By most accounts, there are very few similarities between a dead frozen bear and a high school wrestler watching porn in the bathroom stall before a match. But as I gazed at the former, splayed in the frost, I couldn’t get the latter out of my head.
The woman who hit the bear with her car reported it herself. This was unusual. Typically, the Department of Transportation gets tips from commuters who have looked at the same roadkill for weeks. And in my three years working at DOT, nobody had ever hit a bear.
“It darted right out,” the lady said. “Don’t those cretins know there’s a highway?”
When I arrived on the scene, there was no sign of a collision except for a silver smear in the macadam. The Cadillac had launched the bear into rhododendron bushes by a creek thirty yards from the road. I decided to take notes, to name patterns.
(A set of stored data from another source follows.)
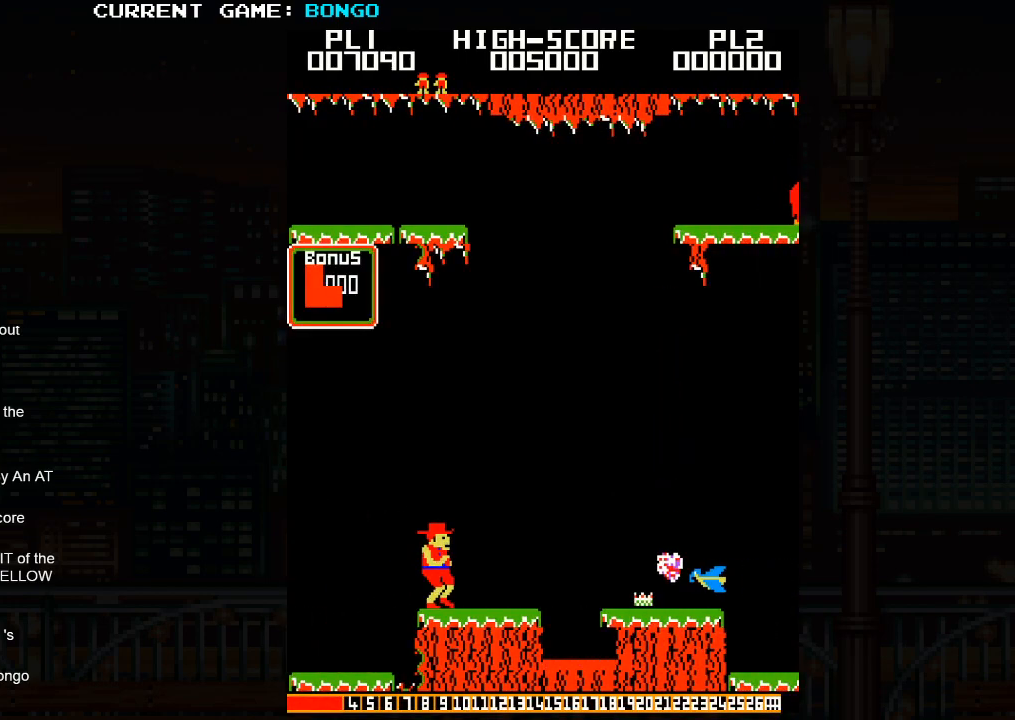
{"buttons": [], "left_stick": "right", "events": []}
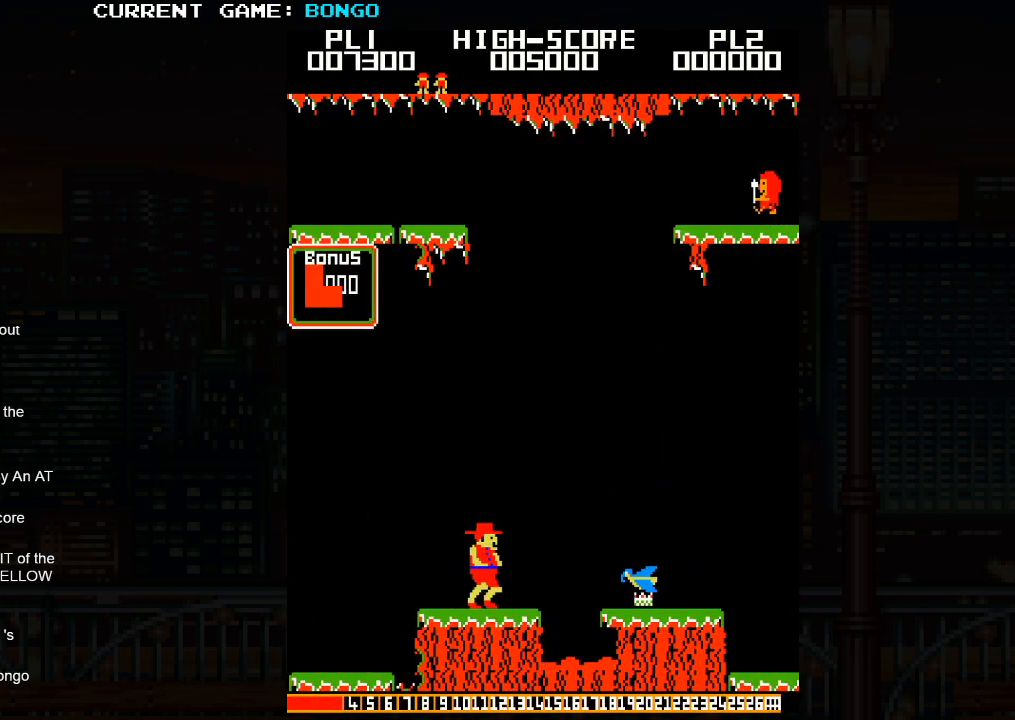
{"buttons": [], "left_stick": "right", "events": [[300, "SQUARE", "down"], [417, "SQUARE", "up"]]}
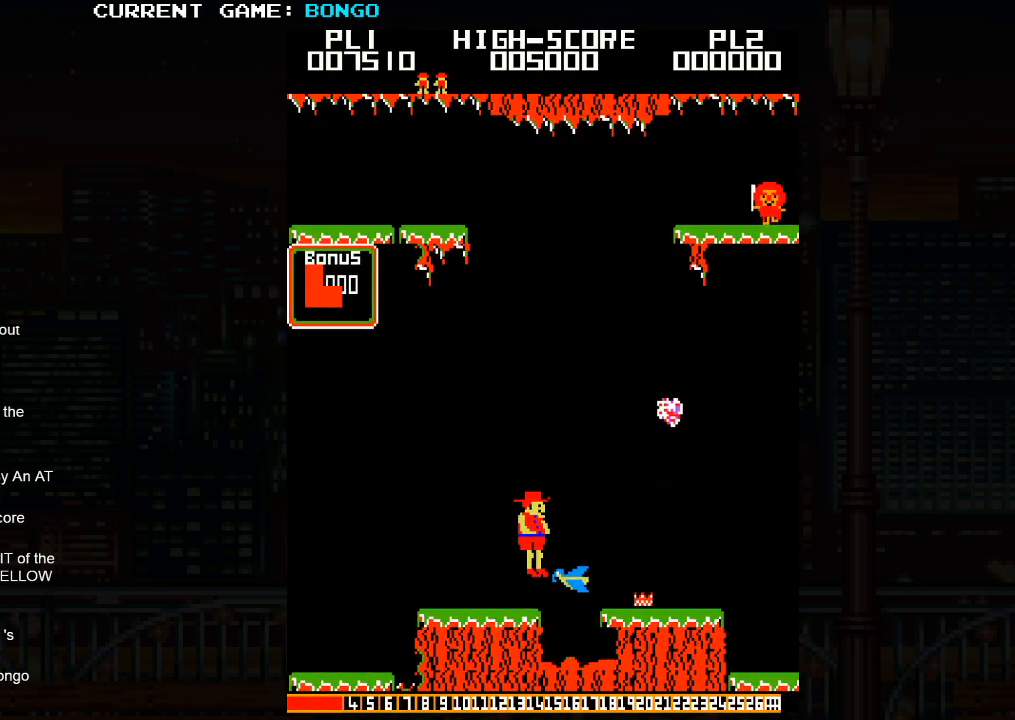
{"buttons": [], "left_stick": "right", "events": []}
Something here reminded me of the disappearance of Kenny Pinto.
Even dead in the snow the bear unnerved me. Its cinnamon fur threatened to rise with each wind huff. Some hackle-raising mammal instinct said run! Instead I recorded how the river was the cruel color of Pepsi, where the car fender had indented the bear’s chest. Perhaps learning from this scene could quiet my obsession with Kenny’s mystery.
When I saw the mangled lunchbox caught in its teeth, I recognized the animal.
Kenny Pinto was my wrestling partner. We would practice weekdays from 3:00 to 5:30, shooting and sprawling with other wrestling pairs in orbit. The bacterial musk of the mat, the clammy traction of that PVC foam, impossibly, came rushing back to me as I squinted down the lunchbox-choked throat of Buddy the Bear.
Kenny and I had very little in common besides our weight class. I was squat and doughy with soft indoor skin, child of college professors. Ken was taut and tan, son of local wrestling legend Nate Pinto, and known throughout elementary school as “girl-puncher.”
I did discover one vulnerable cranny in Ken’s machismo. Whenever I fell on his stomach in practice, he’d let out a surprised squeak, info he’d have strangled me for spreading. So we ignored each other until 3pm.
And each tournament, Ken vanished like clockwork. “Fuck did he go?” Coach would ask. I knew. I’d hustle into the bathroom, passing stalls with puddled pants, rumbling toilet paper dispensers, and roily plops, until I found one (without fail) housing a fully-clothed Kenny, door unlocked but braced, porn playing on his phone.
“You’re on deck, Ken.”
So I’d wait, glimpsing different genres every week, as if he didn’t know what he was looking for. The baked moans and slow-pans of done-up bodies, in that room of emissions, pore squeezing, and ringworm, seemed anti-sexual to me. Not that Ken watched for pleasure. He’d heard somewhere that studying pornography increased testosterone levels, which “would help.” His humorless father attended every match, filming his son with an old camcorder.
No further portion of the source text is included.